The strategic importance of rare earths became clearer in 2025 when China imposed export controls on several rare earth elements. Prolonged supply disruptions could impact downstream industries worth around USD 6.5 trillion annually outside of China, including more than USD 3 trillion in the automotive sector alone, according to IEA estimates.
Though labelled "rare", these minerals are relatively abundant in Earth's crust. The US Geological Survey (USGS) estimated global reserves of rare earths to be roughly 110 million tonnes in 2024. But commercially viable deposits are few and far between, and separating individual rare earth elements is both technically difficult and environmentally taxing.
China dominates processing while India builds capacity
China has the world's largest reserves of rare earths at around 44 million tonnes, and continues to be the dominant player in processing. China accounted for around 60 per cent of global magnet rare earth mining in 2024, as well as 91 per cent of refining capacity and 94% of permanent magnet production, according to the IEA.

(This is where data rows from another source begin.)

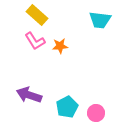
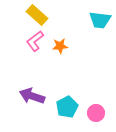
pink L-shape: rotated 85 degrees clockwise
purple arrow: moved 3 px right, 1 px down
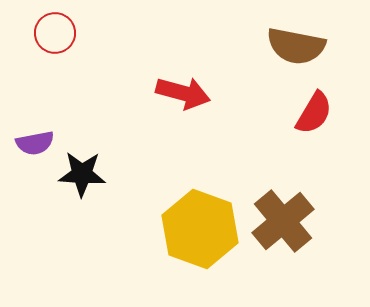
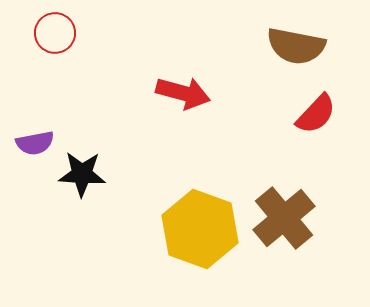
red semicircle: moved 2 px right, 1 px down; rotated 12 degrees clockwise
brown cross: moved 1 px right, 3 px up
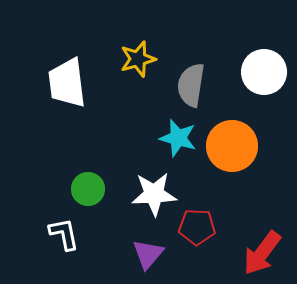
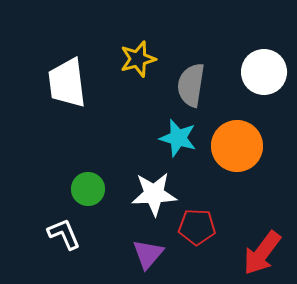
orange circle: moved 5 px right
white L-shape: rotated 12 degrees counterclockwise
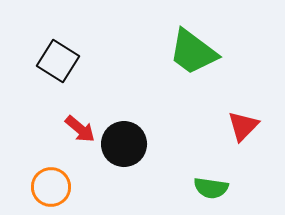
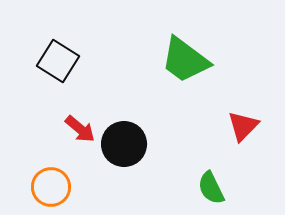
green trapezoid: moved 8 px left, 8 px down
green semicircle: rotated 56 degrees clockwise
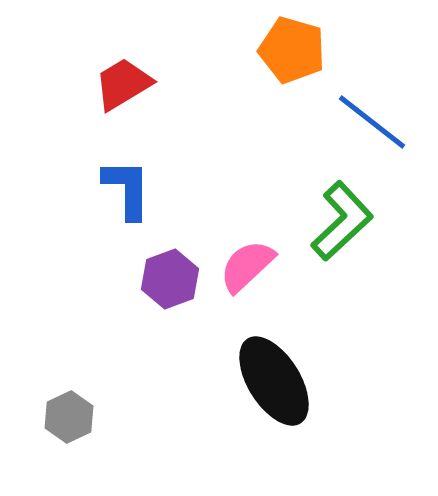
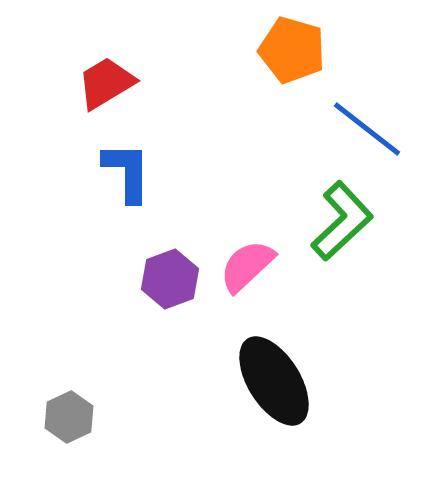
red trapezoid: moved 17 px left, 1 px up
blue line: moved 5 px left, 7 px down
blue L-shape: moved 17 px up
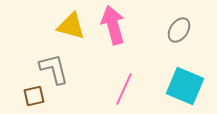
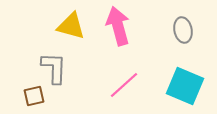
pink arrow: moved 5 px right, 1 px down
gray ellipse: moved 4 px right; rotated 45 degrees counterclockwise
gray L-shape: moved 1 px up; rotated 16 degrees clockwise
pink line: moved 4 px up; rotated 24 degrees clockwise
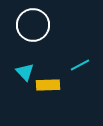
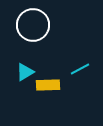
cyan line: moved 4 px down
cyan triangle: rotated 42 degrees clockwise
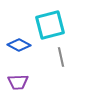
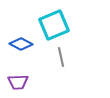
cyan square: moved 4 px right; rotated 8 degrees counterclockwise
blue diamond: moved 2 px right, 1 px up
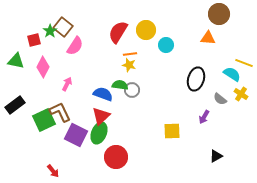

Industry experts note that the main challenge is no longer identifying new mineral deposits but expanding processing, refining and advanced manufacturing capacity outside China.
India is also seeking to strengthen its position in the sector.
India’s rare earth imports increased from about USD 14.1 million in 2014 to USD 17.5 million in 2024, with over 45 per cent sourced from China, according to the Institute for Energy Economics and Financial Analysis (IEEFA). China’s share of India’s permanent magnet imports is between 59.6 per cent and 81.3 per cent between 2022-23 and 2024-25.
Along with mining projects, India will have to develop processing technologies, environmental management capabilities and downstream manufacturing to cut import dependence, experts say.
The IEA estimates that USD 60 billion will be needed globally over the next decade to diversify rare earth supply chains, with refining and magnet manufacturing making up nearly 80 per cent of that investment.